> YOUR GOAL: Select every line in the following records that contains the word "Awareness", and copy each such line.

> RECORDS FOR THE TASK:
# # # # # # #

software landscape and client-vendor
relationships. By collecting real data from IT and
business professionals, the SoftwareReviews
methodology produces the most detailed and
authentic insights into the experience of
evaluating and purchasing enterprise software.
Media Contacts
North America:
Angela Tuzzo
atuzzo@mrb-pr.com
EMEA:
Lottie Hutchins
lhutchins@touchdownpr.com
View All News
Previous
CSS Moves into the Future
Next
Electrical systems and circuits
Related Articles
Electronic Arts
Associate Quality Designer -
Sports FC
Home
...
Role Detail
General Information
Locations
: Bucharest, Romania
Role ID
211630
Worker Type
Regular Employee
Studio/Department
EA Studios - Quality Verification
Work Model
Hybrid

# # # # # # #

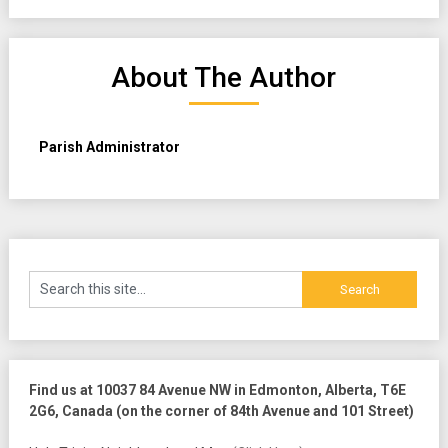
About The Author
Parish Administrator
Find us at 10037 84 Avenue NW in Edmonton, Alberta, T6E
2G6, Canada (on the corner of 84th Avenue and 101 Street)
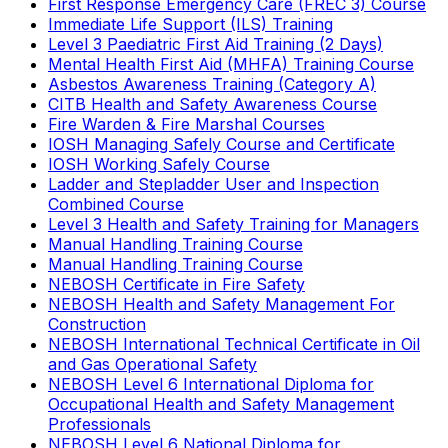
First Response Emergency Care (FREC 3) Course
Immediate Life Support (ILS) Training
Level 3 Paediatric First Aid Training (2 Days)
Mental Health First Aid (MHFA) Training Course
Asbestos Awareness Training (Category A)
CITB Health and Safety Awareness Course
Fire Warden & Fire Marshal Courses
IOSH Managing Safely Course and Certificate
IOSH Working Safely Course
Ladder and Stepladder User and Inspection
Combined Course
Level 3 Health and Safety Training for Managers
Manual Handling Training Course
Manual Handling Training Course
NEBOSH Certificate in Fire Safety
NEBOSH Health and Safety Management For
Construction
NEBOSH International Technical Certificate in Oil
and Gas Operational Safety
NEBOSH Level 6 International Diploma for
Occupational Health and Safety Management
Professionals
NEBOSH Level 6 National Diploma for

# # # # # # #

> SOLUTION FOR THIS TASK:
Asbestos Awareness Training (Category A)
CITB Health and Safety Awareness Course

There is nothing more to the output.